Leilani Hut—once in the space that is now occupied by Legends—was the premiere destination for those visiting Belmont Shore. Its owner, Don May, was not only the honorary mayor of the Shore but was vastly involved in the city. (The famed floating Christmas trees? That was Don May.)
It was one of many tiki-driven destinations that were sprinkled throughout the neighborhoods of Long Beach.
Then there was the popular Java Lanes, the tiki-themed mid-mod architectural masterpiece that housed bowling lanes.

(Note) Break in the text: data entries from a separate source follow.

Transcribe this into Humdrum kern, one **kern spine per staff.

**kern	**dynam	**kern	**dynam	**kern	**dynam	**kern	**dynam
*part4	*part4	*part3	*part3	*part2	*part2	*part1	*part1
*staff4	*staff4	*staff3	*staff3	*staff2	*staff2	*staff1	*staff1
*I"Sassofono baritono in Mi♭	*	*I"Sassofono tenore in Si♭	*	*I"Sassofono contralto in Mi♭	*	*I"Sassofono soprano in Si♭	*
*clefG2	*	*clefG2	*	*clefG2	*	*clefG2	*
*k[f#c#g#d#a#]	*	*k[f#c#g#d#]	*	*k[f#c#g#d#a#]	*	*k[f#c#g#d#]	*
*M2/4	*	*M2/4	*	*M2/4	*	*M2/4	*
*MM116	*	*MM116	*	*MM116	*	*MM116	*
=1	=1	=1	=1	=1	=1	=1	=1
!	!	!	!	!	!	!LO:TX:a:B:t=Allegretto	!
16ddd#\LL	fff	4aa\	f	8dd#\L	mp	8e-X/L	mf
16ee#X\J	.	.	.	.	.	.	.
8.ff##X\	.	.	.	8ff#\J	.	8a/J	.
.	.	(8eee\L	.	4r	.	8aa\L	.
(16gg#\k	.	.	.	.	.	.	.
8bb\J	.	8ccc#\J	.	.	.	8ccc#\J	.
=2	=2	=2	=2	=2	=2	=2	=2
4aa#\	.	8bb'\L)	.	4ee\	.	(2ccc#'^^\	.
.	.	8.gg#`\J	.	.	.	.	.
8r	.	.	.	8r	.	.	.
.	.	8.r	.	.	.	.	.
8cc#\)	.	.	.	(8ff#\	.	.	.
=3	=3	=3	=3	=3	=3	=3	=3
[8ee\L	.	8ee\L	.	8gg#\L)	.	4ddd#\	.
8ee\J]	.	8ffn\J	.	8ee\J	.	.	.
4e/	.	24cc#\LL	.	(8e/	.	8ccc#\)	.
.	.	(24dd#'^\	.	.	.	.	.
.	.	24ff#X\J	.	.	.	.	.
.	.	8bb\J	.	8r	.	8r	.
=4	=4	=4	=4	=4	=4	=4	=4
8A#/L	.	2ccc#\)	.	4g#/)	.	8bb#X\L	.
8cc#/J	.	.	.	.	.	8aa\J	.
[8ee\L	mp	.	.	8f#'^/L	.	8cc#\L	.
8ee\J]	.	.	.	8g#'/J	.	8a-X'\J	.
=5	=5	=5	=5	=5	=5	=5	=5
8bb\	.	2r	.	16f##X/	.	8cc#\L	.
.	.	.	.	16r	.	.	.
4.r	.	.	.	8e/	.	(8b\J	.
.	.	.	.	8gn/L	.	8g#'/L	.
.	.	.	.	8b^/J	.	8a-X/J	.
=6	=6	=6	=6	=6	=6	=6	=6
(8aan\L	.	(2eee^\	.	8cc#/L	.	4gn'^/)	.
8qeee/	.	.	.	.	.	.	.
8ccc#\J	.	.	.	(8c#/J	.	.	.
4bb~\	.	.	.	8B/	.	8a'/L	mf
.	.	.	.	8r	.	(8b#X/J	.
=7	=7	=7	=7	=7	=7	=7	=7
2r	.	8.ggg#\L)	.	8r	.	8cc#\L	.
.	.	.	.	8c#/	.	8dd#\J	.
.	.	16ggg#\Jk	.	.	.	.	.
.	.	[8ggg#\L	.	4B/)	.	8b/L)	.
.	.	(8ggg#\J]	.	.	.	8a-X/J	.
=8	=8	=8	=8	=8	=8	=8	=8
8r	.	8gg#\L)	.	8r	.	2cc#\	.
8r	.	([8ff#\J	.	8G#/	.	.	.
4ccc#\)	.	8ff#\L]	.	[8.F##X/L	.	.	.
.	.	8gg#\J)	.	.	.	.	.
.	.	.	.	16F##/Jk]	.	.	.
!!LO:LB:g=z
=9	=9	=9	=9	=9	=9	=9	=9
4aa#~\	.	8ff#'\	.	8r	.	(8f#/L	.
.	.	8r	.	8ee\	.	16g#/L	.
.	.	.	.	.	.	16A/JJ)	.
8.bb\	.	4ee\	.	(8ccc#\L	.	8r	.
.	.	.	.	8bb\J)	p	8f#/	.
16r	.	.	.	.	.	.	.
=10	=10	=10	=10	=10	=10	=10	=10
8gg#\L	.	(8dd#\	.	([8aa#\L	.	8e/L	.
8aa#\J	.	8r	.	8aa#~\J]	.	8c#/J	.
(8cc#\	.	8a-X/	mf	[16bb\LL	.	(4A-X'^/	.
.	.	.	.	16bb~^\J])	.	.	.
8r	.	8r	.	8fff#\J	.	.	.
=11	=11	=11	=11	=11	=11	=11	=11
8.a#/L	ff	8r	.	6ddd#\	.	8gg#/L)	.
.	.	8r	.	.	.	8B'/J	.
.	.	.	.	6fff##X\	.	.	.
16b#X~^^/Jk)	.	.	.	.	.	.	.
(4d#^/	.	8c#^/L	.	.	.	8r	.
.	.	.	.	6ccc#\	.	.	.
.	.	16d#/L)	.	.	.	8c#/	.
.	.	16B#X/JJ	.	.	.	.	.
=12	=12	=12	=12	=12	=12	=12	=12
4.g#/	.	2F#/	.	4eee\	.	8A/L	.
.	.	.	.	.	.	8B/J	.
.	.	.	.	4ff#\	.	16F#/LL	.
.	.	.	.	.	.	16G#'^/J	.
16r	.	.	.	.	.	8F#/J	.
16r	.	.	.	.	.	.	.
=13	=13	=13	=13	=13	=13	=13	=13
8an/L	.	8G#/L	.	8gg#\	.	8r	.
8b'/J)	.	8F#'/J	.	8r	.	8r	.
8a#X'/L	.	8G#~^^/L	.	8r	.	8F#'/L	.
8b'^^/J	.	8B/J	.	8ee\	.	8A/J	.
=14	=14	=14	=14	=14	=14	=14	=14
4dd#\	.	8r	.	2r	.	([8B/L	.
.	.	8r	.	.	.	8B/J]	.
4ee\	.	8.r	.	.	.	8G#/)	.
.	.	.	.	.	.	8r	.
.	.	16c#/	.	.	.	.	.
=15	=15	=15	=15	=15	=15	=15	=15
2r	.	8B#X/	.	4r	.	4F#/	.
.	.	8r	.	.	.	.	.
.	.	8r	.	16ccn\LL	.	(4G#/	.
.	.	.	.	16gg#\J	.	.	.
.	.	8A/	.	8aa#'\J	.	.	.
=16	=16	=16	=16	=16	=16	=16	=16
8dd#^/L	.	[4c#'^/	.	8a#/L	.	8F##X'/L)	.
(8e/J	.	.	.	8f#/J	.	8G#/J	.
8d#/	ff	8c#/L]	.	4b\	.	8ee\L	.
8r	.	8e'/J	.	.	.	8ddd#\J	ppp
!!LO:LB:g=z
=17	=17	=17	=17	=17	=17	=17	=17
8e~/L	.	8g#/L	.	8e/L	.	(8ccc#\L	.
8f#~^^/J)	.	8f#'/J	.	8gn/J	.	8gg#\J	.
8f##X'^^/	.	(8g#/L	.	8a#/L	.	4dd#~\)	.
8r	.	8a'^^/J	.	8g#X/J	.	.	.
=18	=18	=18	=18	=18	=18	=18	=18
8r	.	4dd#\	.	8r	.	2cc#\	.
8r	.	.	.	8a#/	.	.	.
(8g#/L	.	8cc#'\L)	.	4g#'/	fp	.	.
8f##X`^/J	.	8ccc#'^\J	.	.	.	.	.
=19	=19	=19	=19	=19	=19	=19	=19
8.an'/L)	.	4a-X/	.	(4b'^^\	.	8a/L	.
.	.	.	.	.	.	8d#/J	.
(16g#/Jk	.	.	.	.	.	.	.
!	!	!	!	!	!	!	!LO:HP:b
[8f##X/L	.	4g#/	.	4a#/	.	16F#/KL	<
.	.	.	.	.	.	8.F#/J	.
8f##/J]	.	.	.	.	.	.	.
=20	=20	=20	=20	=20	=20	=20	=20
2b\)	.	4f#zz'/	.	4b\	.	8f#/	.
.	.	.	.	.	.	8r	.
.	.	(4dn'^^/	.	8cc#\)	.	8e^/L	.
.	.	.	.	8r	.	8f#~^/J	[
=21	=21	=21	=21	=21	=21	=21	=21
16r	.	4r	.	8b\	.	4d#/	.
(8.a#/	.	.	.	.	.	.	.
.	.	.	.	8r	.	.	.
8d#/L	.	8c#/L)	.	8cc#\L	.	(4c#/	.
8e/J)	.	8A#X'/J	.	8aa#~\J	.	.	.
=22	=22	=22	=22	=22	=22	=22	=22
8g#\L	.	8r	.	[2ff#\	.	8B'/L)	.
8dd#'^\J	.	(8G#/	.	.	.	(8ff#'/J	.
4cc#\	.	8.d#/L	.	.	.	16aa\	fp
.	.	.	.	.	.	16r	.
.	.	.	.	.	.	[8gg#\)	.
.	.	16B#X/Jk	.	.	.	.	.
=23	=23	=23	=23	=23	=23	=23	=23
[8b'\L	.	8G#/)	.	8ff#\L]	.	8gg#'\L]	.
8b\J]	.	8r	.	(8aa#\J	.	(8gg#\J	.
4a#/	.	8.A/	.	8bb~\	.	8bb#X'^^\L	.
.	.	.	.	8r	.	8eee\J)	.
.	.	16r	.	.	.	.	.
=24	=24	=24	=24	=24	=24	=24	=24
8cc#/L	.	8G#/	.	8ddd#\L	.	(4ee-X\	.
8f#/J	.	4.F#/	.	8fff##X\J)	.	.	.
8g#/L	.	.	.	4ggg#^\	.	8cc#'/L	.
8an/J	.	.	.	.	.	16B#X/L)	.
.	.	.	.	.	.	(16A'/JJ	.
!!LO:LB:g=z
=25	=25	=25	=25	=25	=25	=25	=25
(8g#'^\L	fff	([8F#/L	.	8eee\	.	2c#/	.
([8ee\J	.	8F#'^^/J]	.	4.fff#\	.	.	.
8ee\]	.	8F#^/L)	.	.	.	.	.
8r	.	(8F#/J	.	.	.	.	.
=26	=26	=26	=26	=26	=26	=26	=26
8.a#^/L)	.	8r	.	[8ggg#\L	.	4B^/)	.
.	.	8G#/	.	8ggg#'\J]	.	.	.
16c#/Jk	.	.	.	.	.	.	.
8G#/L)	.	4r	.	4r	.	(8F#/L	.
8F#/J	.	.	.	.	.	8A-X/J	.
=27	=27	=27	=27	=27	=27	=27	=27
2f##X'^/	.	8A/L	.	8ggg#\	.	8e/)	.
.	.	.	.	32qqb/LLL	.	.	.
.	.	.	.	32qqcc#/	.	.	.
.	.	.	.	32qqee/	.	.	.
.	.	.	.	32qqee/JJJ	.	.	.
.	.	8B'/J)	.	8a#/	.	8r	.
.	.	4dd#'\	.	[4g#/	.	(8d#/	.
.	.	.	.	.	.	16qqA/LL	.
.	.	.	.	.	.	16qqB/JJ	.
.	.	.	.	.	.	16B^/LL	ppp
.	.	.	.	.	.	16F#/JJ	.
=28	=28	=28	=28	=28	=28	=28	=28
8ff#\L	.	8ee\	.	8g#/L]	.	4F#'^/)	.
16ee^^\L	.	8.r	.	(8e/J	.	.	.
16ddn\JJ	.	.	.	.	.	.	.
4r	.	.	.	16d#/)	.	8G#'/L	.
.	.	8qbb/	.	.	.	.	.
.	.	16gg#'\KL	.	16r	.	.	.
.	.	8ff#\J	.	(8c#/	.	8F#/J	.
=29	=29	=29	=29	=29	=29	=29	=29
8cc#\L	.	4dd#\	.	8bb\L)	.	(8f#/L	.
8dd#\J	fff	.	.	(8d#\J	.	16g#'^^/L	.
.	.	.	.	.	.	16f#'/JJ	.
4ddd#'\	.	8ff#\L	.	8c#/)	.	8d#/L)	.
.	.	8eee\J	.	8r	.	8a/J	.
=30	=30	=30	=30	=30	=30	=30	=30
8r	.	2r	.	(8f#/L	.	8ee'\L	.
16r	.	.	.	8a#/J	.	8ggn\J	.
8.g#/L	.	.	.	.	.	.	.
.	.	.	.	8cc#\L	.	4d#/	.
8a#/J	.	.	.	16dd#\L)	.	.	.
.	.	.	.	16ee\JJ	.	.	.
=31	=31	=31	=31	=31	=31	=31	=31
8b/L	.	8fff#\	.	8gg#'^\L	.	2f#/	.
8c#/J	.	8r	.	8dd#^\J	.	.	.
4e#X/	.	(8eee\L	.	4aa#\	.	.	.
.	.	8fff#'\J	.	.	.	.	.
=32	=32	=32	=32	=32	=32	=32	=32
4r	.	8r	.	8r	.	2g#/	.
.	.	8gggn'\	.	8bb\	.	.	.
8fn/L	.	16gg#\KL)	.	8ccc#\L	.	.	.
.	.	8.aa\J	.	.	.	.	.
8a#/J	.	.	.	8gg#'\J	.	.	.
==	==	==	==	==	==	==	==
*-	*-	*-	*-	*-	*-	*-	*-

There was The Outrigger Motor Inn and other motels dedicated to the art of tiki culture (each with restaurants that offered some sort of Chinese cuisine, often Cantonese—like Leilani Hut—because Americans’ lack of geography skills and cultural awareness paired with the aforementioned desire to create an “escape”—and at the time, the variety of Chinese foods finding their homes in the Chinatowns across the nation was the most exotic cuisine one could get.)
The main bar for Long Beach’s sole tiki bar, set to open on Anaheim Street. Courtesy of Brett Gallo.
And perhaps most revered is Eddie’s Pago Pago at 131 E. First St. in Downtown Long Beach. Opening in the 1940s, it harkened to the Tonga Room in San Francisco with both staged raining sessions inside the lounge and a decadent array of interior design.
And like the rest of the country, tikis fell out of vogue, with their decline hitting the bottom of the well by the 1970s. Was drinking out of elaborately crafted skull mugs just not cool or did the reality of the Vietnam War—a tropical paradise turned into a war zone—pervert the fantasy of the tiki’s escapism?
Either way, with America’s love for cocktails moving beyond two ingredients paired with sharp political tension, a tiki bar might just be the perfect escape.
Long Beach’s to-be-named tiki bar will be located at 3522 E. Anaheim St.